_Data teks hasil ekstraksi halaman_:
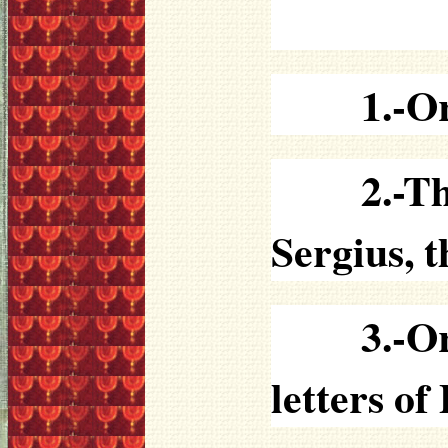
1.-O
2.-T
Sergius, t
3.-O
letters o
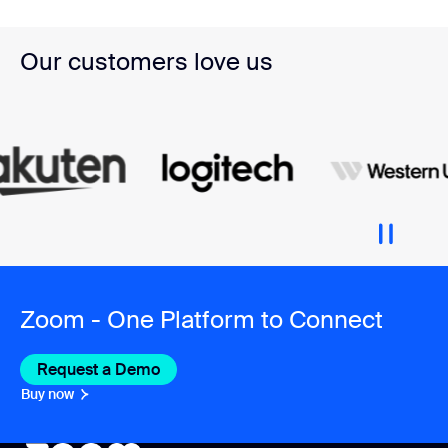
Our customers love us
Zoom - One Platform to Connect
Request a Demo
Buy now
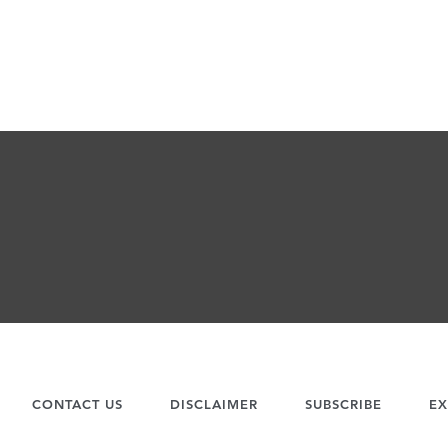
CONTACT US
DISCLAIMER
SUBSCRIBE
EX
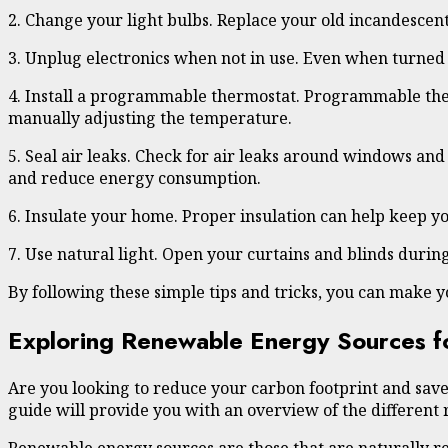
2. Change your light bulbs. Replace your old incandescent
3. Unplug electronics when not in use. Even when turned
4. Install a programmable thermostat. Programmable therm
manually adjusting the temperature.
5. Seal air leaks. Check for air leaks around windows an
and reduce energy consumption.
6. Insulate your home. Proper insulation can help keep y
7. Use natural light. Open your curtains and blinds during
By following these simple tips and tricks, you can make 
Exploring Renewable Energy Sources 
Are you looking to reduce your carbon footprint and sav
guide will provide you with an overview of the different 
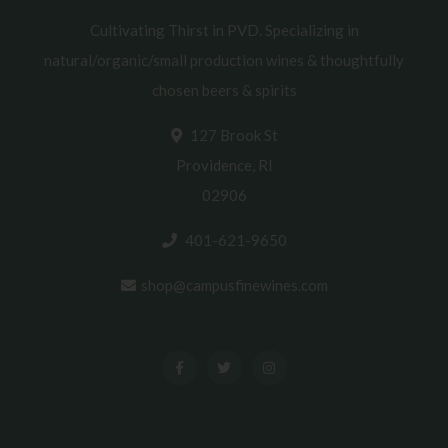
Cultivating Thirst in PVD. Specializing in
natural/organic/small production wines & thoughtfully
chosen beers & spirits
127 Brook St
Providence, RI
02906
401-621-9650
shop@campusfinewines.com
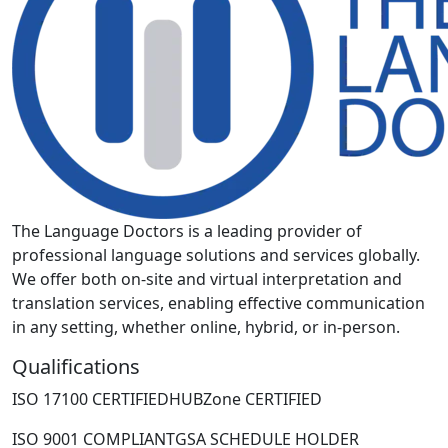
The Language Doctors is a leading provider of
professional language solutions and services globally.
We offer both on-site and virtual interpretation and
translation services, enabling effective communication
in any setting, whether online, hybrid, or in-person.
Qualifications
ISO 17100 CERTIFIED
HUBZone CERTIFIED
ISO 9001 COMPLIANT
GSA SCHEDULE HOLDER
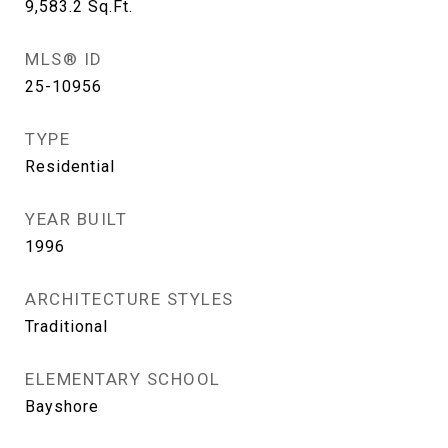
9,583.2
Sq.Ft.
MLS® ID
25-10956
TYPE
Residential
YEAR BUILT
1996
ARCHITECTURE STYLES
Traditional
ELEMENTARY SCHOOL
Bayshore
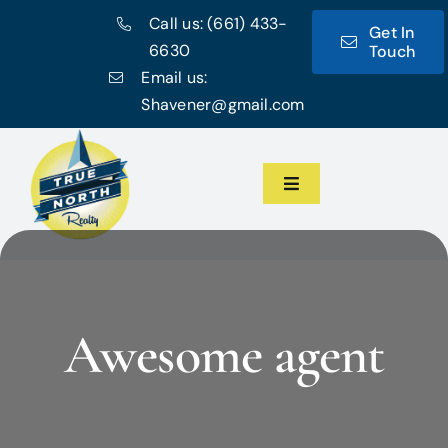
Skip
Call us:
(661) 433-
Get In
to
6630
Touch
content
Email us:
Shavener@gmail.com
Toggle
Navigation
Home
Meet the Team
Awesome agent
Featured Listings
Communities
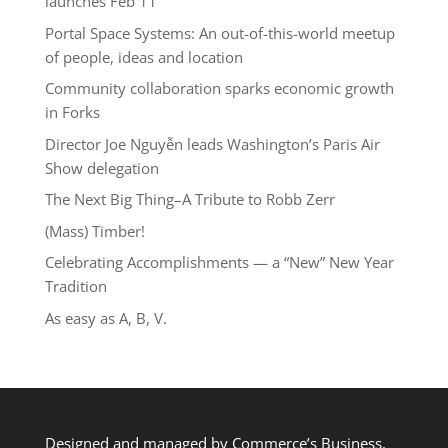
launches Feb 11
Portal Space Systems: An out-of-this-world meetup
of people, ideas and location
Community collaboration sparks economic growth
in Forks
Director Joe Nguyễn leads Washington’s Paris Air
Show delegation
The Next Big Thing–A Tribute to Robb Zerr
(Mass) Timber!
Celebrating Accomplishments — a “New” New Year
Tradition
As easy as A, B, V.
Designed and managed by Commerce’s Business,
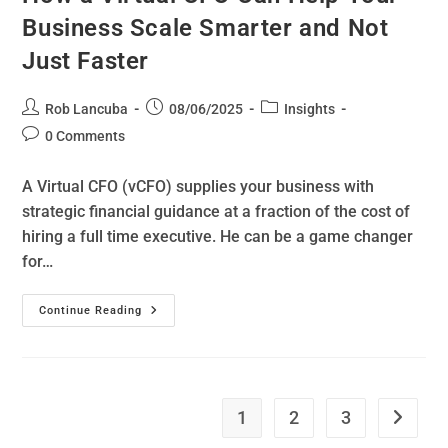
Business Scale Smarter and Not
Just Faster
Rob Lancuba
08/06/2025
Insights
0 Comments
A Virtual CFO (vCFO) supplies your business with
strategic financial guidance at a fraction of the cost of
hiring a full time executive. He can be a game changer
for…
Continue Reading
1
2
3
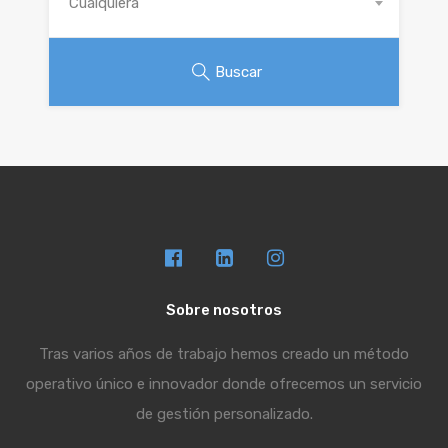
Cualquiera
Buscar
Sobre nosotros
Tras varios años de trabajo hemos creado un método
operativo único e innovador donde ofrecemos un servicio
de gestión personalizado.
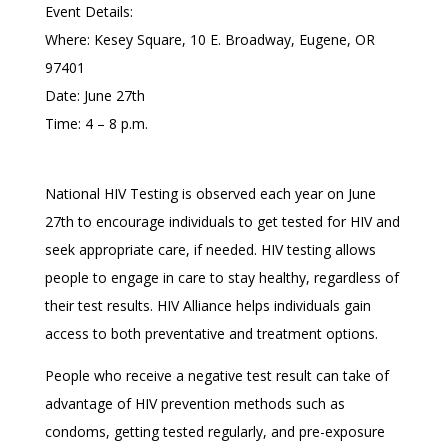
Event Details:
Where: Kesey Square, 10 E. Broadway, Eugene, OR
97401
Date: June 27th
Time: 4 – 8 p.m.
National HIV Testing is observed each year on June
27th to encourage individuals to get tested for HIV and
seek appropriate care, if needed. HIV testing allows
people to engage in care to stay healthy, regardless of
their test results. HIV Alliance helps individuals gain
access to both preventative and treatment options.
People who receive a negative test result can take of
advantage of HIV prevention methods such as
condoms, getting tested regularly, and pre-exposure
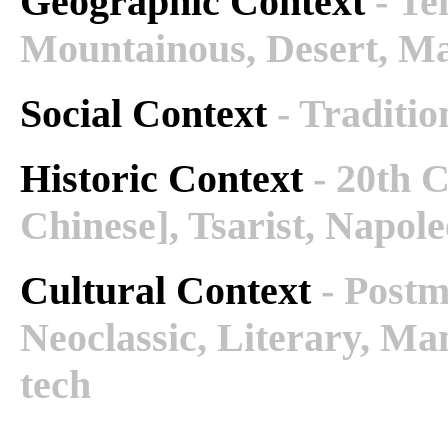
Geographic Context
- Te
Mountainous, Desert, M
Social Context
- Traditio
Historic Context
- 20th 
Chinese], Tsarist, Napole
Cultural Context
- Post
Neoclassic, Literary, Ma
tech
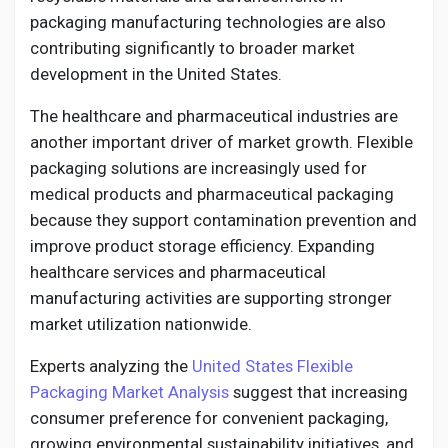
packaging manufacturing technologies are also
contributing significantly to broader market
development in the United States.
The healthcare and pharmaceutical industries are
another important driver of market growth. Flexible
packaging solutions are increasingly used for
medical products and pharmaceutical packaging
because they support contamination prevention and
improve product storage efficiency. Expanding
healthcare services and pharmaceutical
manufacturing activities are supporting stronger
market utilization nationwide.
Experts analyzing the
United States Flexible
Packaging Market Analysis
suggest that increasing
consumer preference for convenient packaging,
growing environmental sustainability initiatives, and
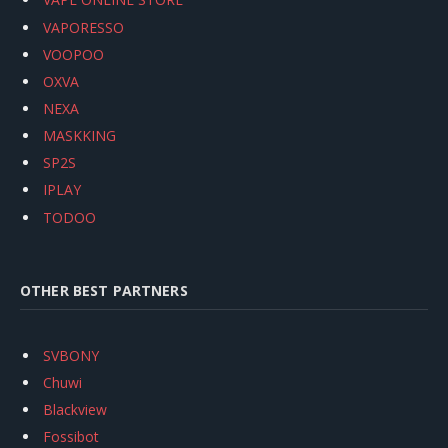
VAPORESSO
VOOPOO
OXVA
NEXA
MASKKING
SP2S
IPLAY
TODOO
OTHER BEST PARTNERS
SVBONY
Chuwi
Blackview
Fossibot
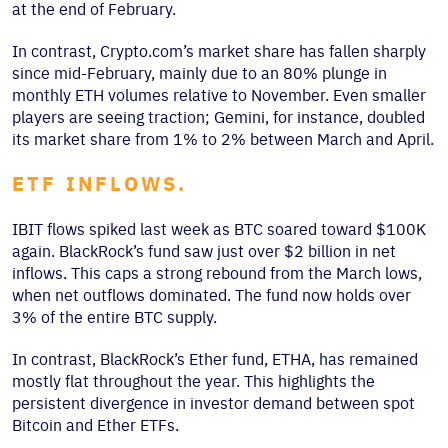
at the end of February.
In contrast, Crypto.com’s market share has fallen sharply
since mid-February, mainly due to an 80% plunge in
monthly ETH volumes relative to November. Even smaller
players are seeing traction; Gemini, for instance, doubled
its market share from 1% to 2% between March and April.
ETF INFLOWS.
IBIT flows spiked last week as BTC soared toward $100K
again. BlackRock’s fund saw just over $2 billion in net
inflows. This caps a strong rebound from the March lows,
when net outflows dominated. The fund now holds over
3% of the entire BTC supply.
In contrast, BlackRock’s Ether fund, ETHA, has remained
mostly flat throughout the year. This highlights the
persistent divergence in investor demand between spot
Bitcoin and Ether ETFs.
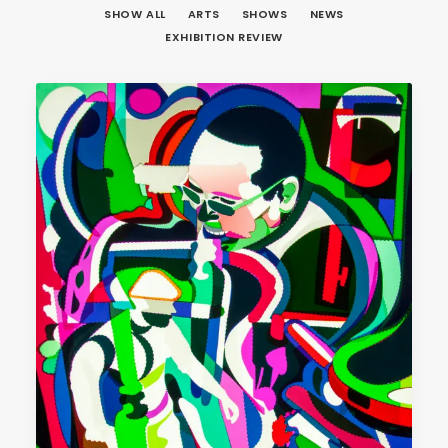
SHOW ALL
ARTS
SHOWS
NEWS
EXHIBITION REVIEW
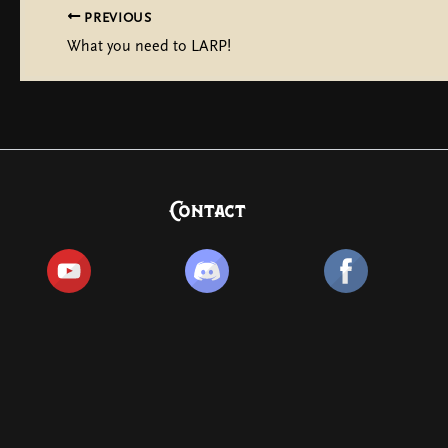
PREVIOUS
What you need to LARP!
Contact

_BUTIR TUGAS_:
Cari semua baris dalam data di atas yang memuat kata "Context", lalu salin setiap baris tersebut.

_HASIL TUGAS_:
Geographic Context
Social Context
Historic Context
Cultural Context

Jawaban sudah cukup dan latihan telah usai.